Mobile users are encouraged to grab the actual download from their target devices, by visiting the short URL firefox.com/m/beta. Those who are already running the existing Firefox for Mobile client (version 1.1) should visit the download site with their device’s system browser — and beware of data charges if attempting the download over a mobile network; the browser package weighs in at 12MB for Android and 13MB for Maemo. The package expands to consume approximately 40MB of disk storage (although Mozilla assures users it will eventually whittle that number down by 50%)
Getting the Code
A thread at the Maemo forum logs trouble that some users have encountered with the update process; the N900′s Application Manager seems to reject the beta package as coming from a different domain than the Apt repository that provides it. The fix is to download the .deb package directly and install it.
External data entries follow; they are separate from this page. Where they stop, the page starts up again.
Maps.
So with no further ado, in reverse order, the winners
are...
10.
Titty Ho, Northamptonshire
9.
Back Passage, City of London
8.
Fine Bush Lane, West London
Officially, only a subset of the generally-available Android phones are supported, and only the N900 phone is supported on the Maemo side. However, several Maemo users report being able to run the browser on older Maemo platforms, such as the N800 and N810 tablets. Unsupported nightly builds are available for additional Android devices, linked to from the system requirements page. In addition, Mozilla makes binary desktop builds available for Linux, Mac OS X, and Windows, so that add-on developers can test for compatibility and Web designers can test site rendering.
Mozilla’s Firefox Home app for iOS is still available, which uses Mozilla’s Firefox Sync service to synchronize iOS’s native browser with the user’s existing Firefox bookmarks, tabs, and history. Symbian and Palm’s webOS are similarly unsupported, although third-party efforts to port Firefox to them have been undertaken in the past.”